UPDATE: SETTLEMENT REACHED
The six-day transit walk-out in Philadelphia ended November 8 with an announcement of a five-year contract deal that would increase workers' pension contributions from 2 percent to 3 percent and lift the maximum pension from $27,000 to $30,000.
Hey, did you hear about the World Series fans that were nearly stranded in South Philadelphia due to a transit shutdown? Unless you knew better, you’d quickly gather, from the print and electronic coverage of the Philadelphia transportation workers strike, as well as the negotiations leading up to it, that Transit Workers (TWU) Local 234 and its president, Willie Brown, were greedy, arrogant thugs, delighted to inconvenience a helpless public so as to be able to award themselves bigger pensions and fatter paychecks at a time when the rest of the city’s citizens are unemployed or working like hell to keep the jobs they have.
Media coverage of striking workers is almost never sympathetic. In this case, though, the union-bashing—opinion masquerading as reportage—serves a double purpose. The point in Philadelphia is to whip up a backlash against the TWU that will translate into the kind of overwhelming public pressure that forces the union leadership into accepting an agreement that is less than satisfactory to its members.
That secured, the agreement becomes a club with which to pound other public unions into submission. Like many big cities, in Philadelphia contracts with public workers follow a pattern, and if the city’s leaders can push a weaker deal onto cowed transit workers, they’ll expect the same from AFSCME members and other city employees.
The pressure on the union is relentless. The Philadelphia Inquirer, for instance, describes Brown as “pugnacious,” and someone “with a temper.” The same article notes his resemblance to a bullet, “round on top and thick through the middle.” Couple that with TV news reporters’ daily descriptions of inconvenienced commuters “enduring” the strike, and you’ve got quite a propaganda campaign. Stories on striking drivers or mechanics, their struggles to endure? Forget about it.
Driving public transit vehicles is a high-stress job for, at best, an adequate wage. But no one—not the public, the union leadership or rank-and-file members—wants a transit strike. Working people’s lives are thrown into disarray, and drivers and mechanics go without a paycheck. Typically, the media hype the “11 percent” wage increase demanded by TWU, only later qualifying that that increase is spread out over a five-year contract with no one annual increase exceeding the 2008 inflation rate of 3.8 percent.

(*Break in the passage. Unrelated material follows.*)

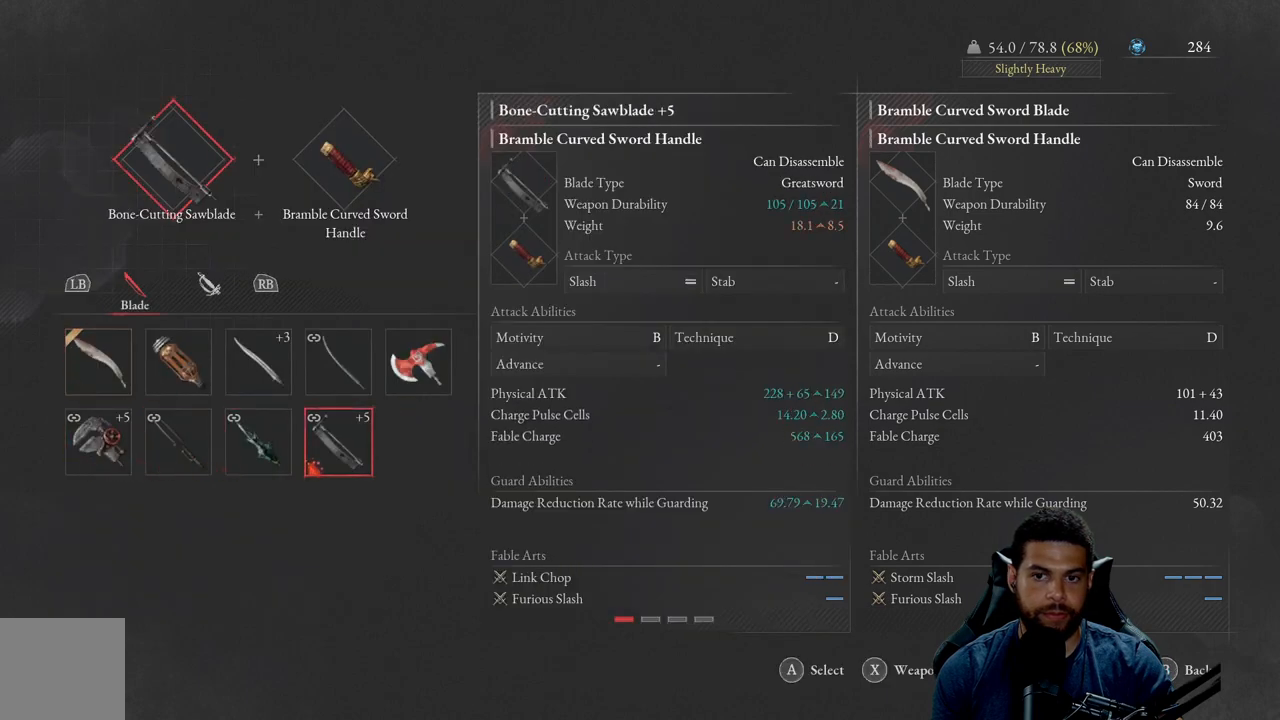
{"buttons": [], "left_stick": "center", "right_stick": "center", "events": []}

SEPTA, the Philadelphia transit authority, has a practice of underfunding the union’s pension—the chief point of dispute. SEPTA released numbers yesterday showing that the transit workers’ pension fund is only 53 percent funded, while the managers’ fund stands at 65 percent of obligations. Neither has ever been fully funded, but managers historically have enjoyed a substantially healthier fund.
Enter two would-be saviors in the form of Philadelphia Mayor Michael Nutter and Pennsylvania Governor Ed Rendell, Democrats who share the Republican belief that public interest is defined by what’s good for corporations. They have interceded in negotiations while issuing periodic swipes at the TWU leadership. No one with either a memory or the slightest political savvy would mistake these two as friends of labor. Rendell, as mayor, built his political career on the backs of Philadelphia’s unionized city employees, whom he repeatedly vilified as solely responsible for the city’s fiscal woes.

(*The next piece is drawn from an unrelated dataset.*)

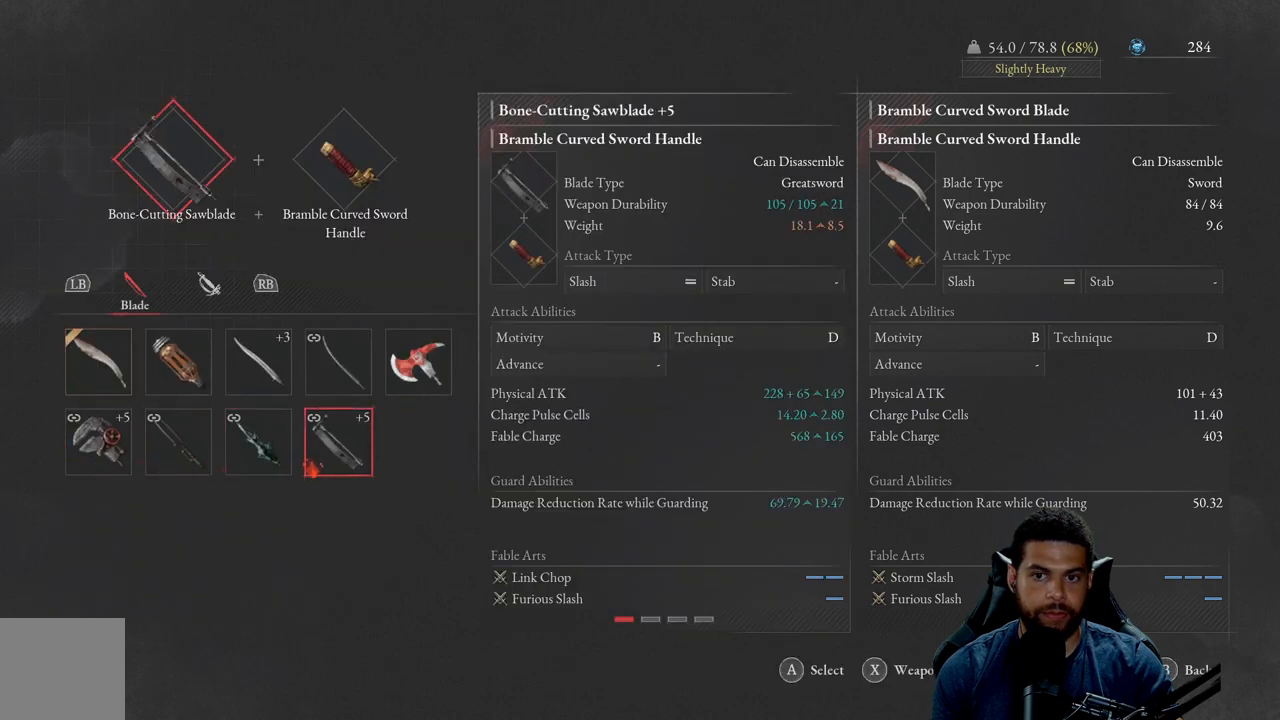
{"buttons": [], "left_stick": "center", "right_stick": "center", "events": []}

As for Nutter, elected almost completely without labor support, there’s more in this for him than satisfying an irresistible temptation to grandstand. TWU has been without a contract since March. And if at this point the transit union can be bullied into accepting a contract its members aren’t satisfied with, that’s very much in the mayor’s interest. Philadelphia city workers have been without a contract since June, and when they do come to the table the pressure to settle, for less, probably much less, will be that much greater.
Thomas Paine Cronin is the retired president of AFSCME District Council 47 in Philadelphia.